> Directions for this task: In the records below, copy out the lines from the one containing "Há menos de" through the one containing "Nunca usou um", including both of those lines.

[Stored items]
"""
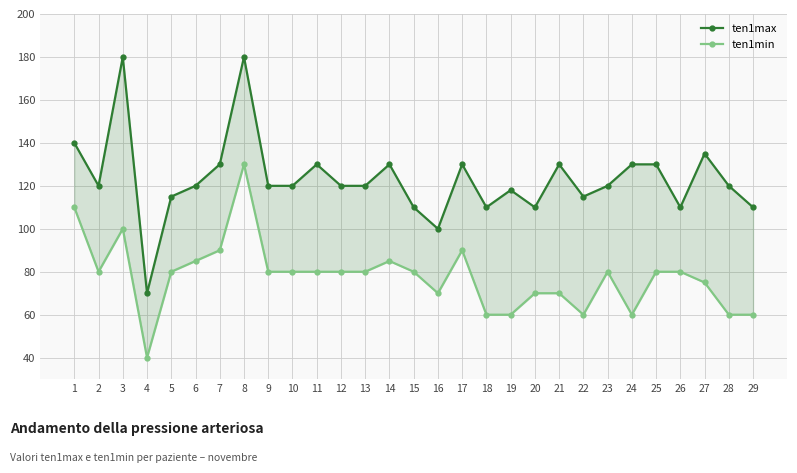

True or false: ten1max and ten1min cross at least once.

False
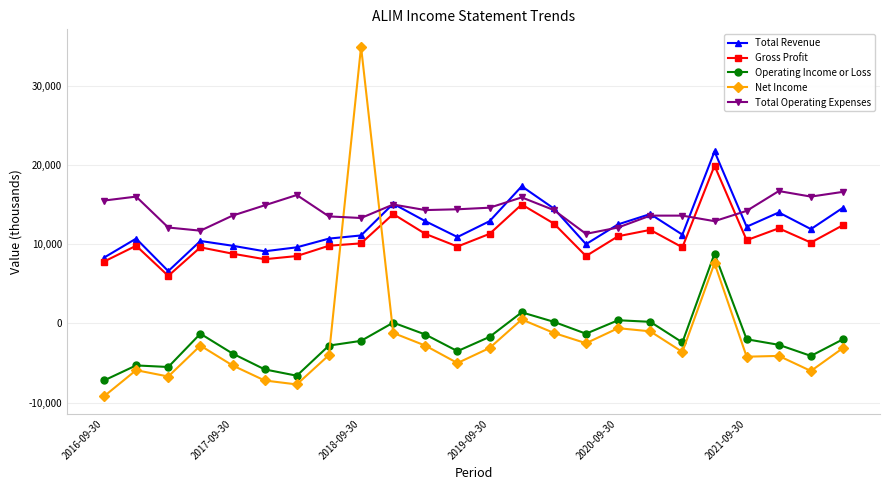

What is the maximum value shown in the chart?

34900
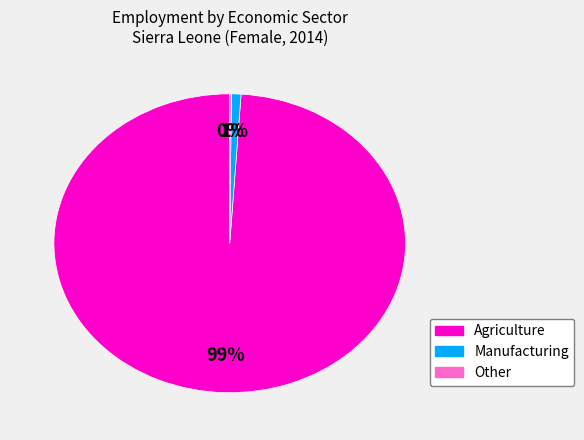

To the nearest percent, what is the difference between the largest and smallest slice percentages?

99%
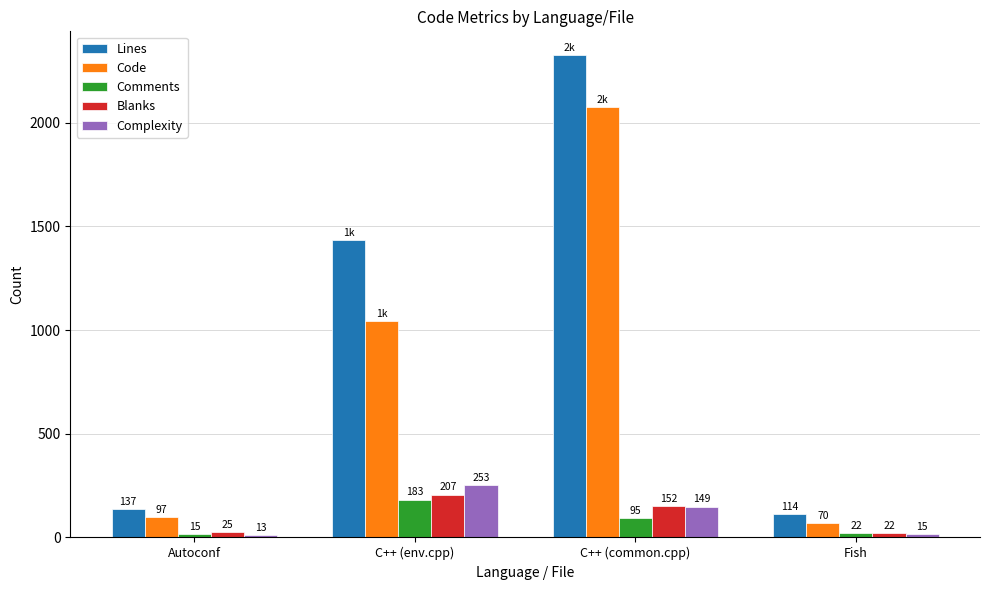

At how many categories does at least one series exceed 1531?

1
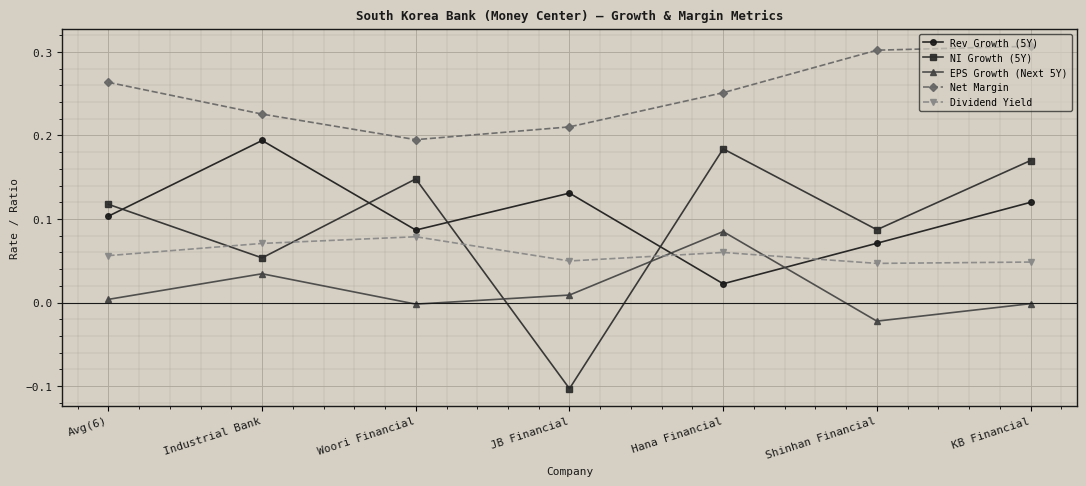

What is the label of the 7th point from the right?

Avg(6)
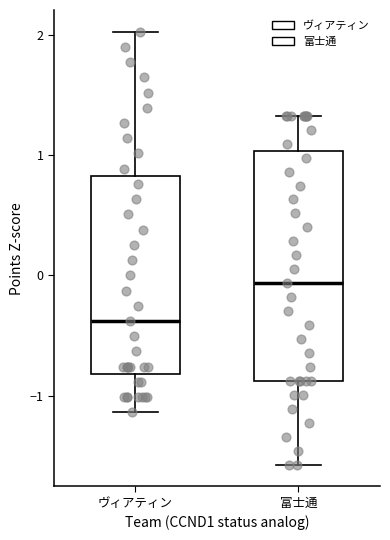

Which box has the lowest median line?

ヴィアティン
"""
"""
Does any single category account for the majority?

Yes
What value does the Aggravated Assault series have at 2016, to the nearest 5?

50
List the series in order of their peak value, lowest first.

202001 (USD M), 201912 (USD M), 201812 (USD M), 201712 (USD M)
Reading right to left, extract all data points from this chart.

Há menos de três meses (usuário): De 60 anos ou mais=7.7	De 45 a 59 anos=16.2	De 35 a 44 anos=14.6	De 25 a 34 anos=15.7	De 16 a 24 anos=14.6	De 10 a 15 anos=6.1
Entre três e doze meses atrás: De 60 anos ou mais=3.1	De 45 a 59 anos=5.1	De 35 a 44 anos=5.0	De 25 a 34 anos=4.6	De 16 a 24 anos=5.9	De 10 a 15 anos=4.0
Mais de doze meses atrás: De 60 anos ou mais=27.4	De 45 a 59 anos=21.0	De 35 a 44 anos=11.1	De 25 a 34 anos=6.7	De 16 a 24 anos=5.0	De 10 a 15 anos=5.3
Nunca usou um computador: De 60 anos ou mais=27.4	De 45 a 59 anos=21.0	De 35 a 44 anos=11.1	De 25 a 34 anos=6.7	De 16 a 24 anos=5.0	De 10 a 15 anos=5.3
"""
"""
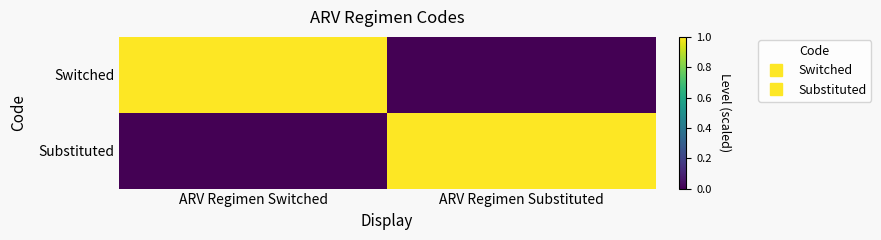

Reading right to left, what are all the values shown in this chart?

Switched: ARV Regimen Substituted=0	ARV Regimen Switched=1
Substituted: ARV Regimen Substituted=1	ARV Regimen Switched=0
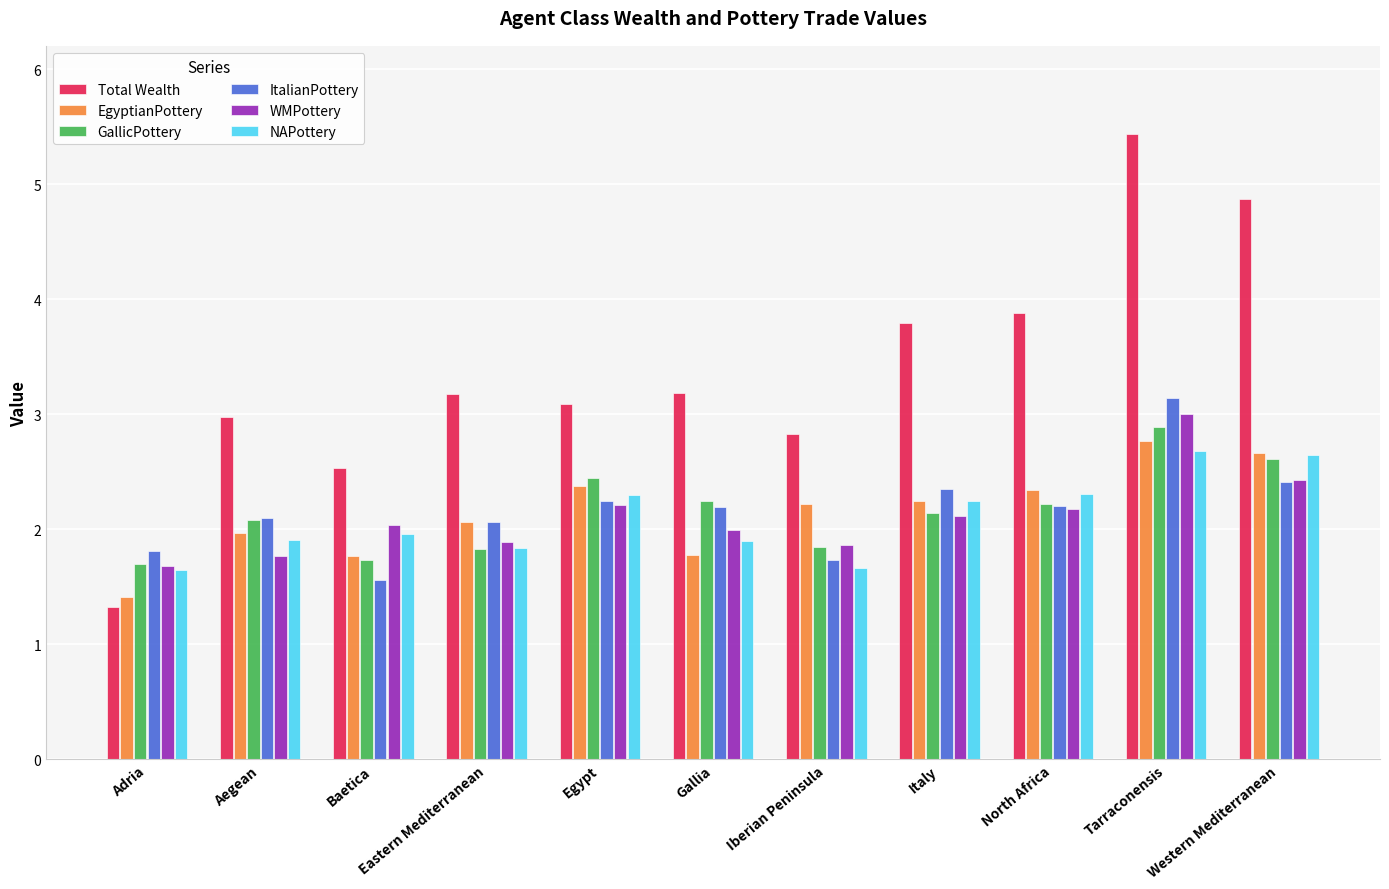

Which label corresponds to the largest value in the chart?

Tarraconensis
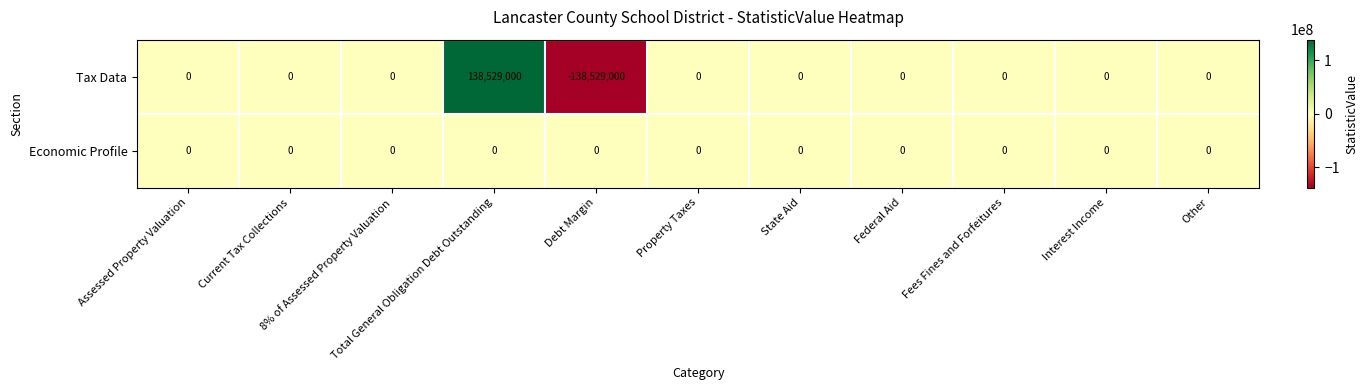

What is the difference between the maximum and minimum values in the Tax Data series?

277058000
"""
> Completed task:
Há menos de três meses (usuário): De 60 anos ou mais=7.7	De 45 a 59 anos=16.2	De 35 a 44 anos=14.6	De 25 a 34 anos=15.7	De 16 a 24 anos=14.6	De 10 a 15 anos=6.1
Entre três e doze meses atrás: De 60 anos ou mais=3.1	De 45 a 59 anos=5.1	De 35 a 44 anos=5.0	De 25 a 34 anos=4.6	De 16 a 24 anos=5.9	De 10 a 15 anos=4.0
Mais de doze meses atrás: De 60 anos ou mais=27.4	De 45 a 59 anos=21.0	De 35 a 44 anos=11.1	De 25 a 34 anos=6.7	De 16 a 24 anos=5.0	De 10 a 15 anos=5.3
Nunca usou um computador: De 60 anos ou mais=27.4	De 45 a 59 anos=21.0	De 35 a 44 anos=11.1	De 25 a 34 anos=6.7	De 16 a 24 anos=5.0	De 10 a 15 anos=5.3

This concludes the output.